On the right side of this page I maintain a list of of online chess960 play sites. A site to be added to the list of 'Correspondence (Turnbased) Chess960' sites is ICCF.com, the International Correspondence Chess Federation. Their page, ICCF Diamond Jubilee 1st Chess 960 World Cup, recently announced that
All preliminary sections are now completed! After 1 year and 522 games, the preliminary rounds are finished.

along with a link to the 'ICCF Games Archive'. I downloaded the file for 'Complete 960 chess until 2012-07-31' and found that it contained 560 games in PGN format.

On top of the required game info -- Event, Site, Date, etc. -- the PGN headers for each game included rating information for the players. Since there was no chess960 rating history on the site, I guessed that the ratings were carried over from the players' experience at traditional chess, making this a good opportunity to check the frequently asked question, 'Does skill in traditional chess carrry over to chess960?' I am almost certain that it does, but it never hurts to check one's assumptions.

I loaded the PGN header info into a database and did some simple calculations. Of the 560 games, there were 488 with ratings for both players.
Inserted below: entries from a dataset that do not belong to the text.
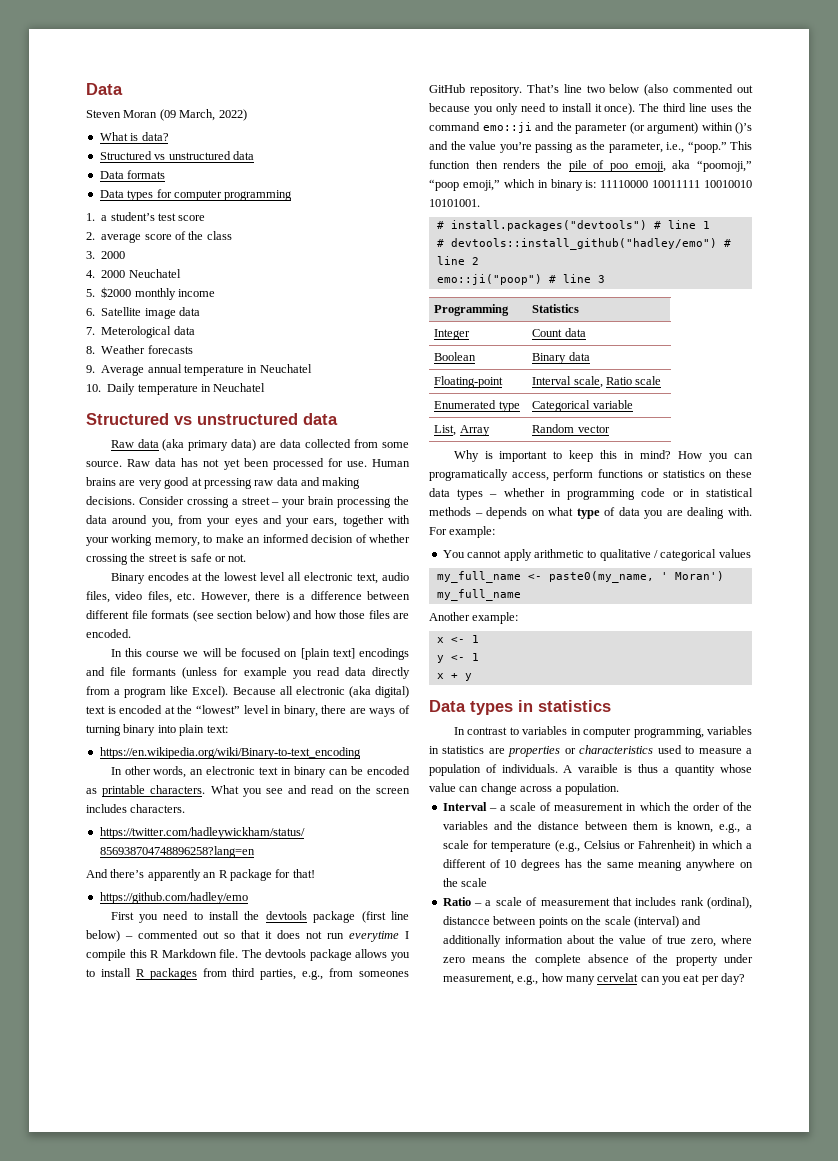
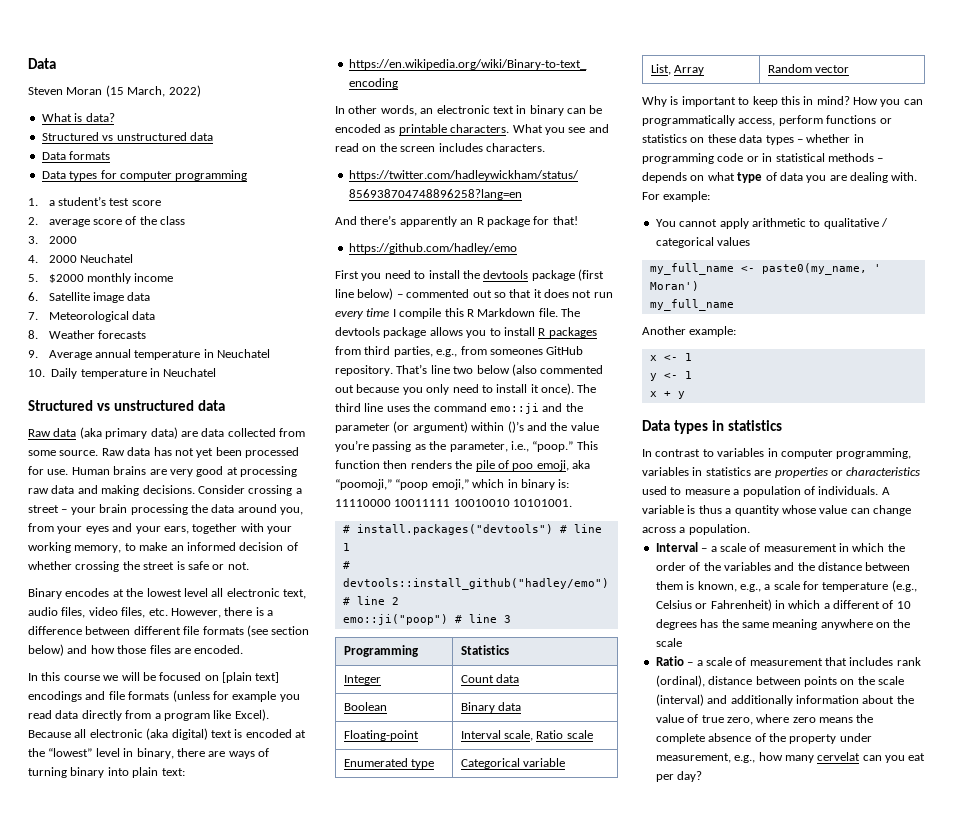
[159,109,176,121] (09 -> [105,85,124,97] (15
[101,326,172,338] Meterological -> [48,311,129,322] Meteorological
[203,478,252,489] prcessing -> [240,466,297,477] processing
[132,667,177,676] formants -> [128,691,170,700] formats
[349,931,399,942] everytime -> [335,308,390,319] every time
[429,469,508,481] programatically -> [642,115,735,126] programmatically
[578,764,619,773] varaible -> [642,505,684,514] variable
[442,916,490,925] distancce -> [708,676,753,685] distance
I couldn't think of a clever way to present the data graphically, so I just produced the table shown on the left.

The first column in the table shows the rating difference between White and Black, rounded to the nearest 50 points. The next three columns show a count of the results for that rating difference. For example, the first row shows there was one game where the White player outrated his opponent by about 1050 points, and White won. The last row shows one game where the Black player was higher rated by 1050 points and Black won. In total, White won 216 games, Black won 190, and 82 were drawn.

The table appears to show that the higher rated player of traditional chess does indeed have some advantage when playing chess960. I'm not sure how significant is a sample of 488 games and I'm not sure how well the findings compare to the familiar bell curve of difference in Elo ratings. I'll leave that investigation for another day.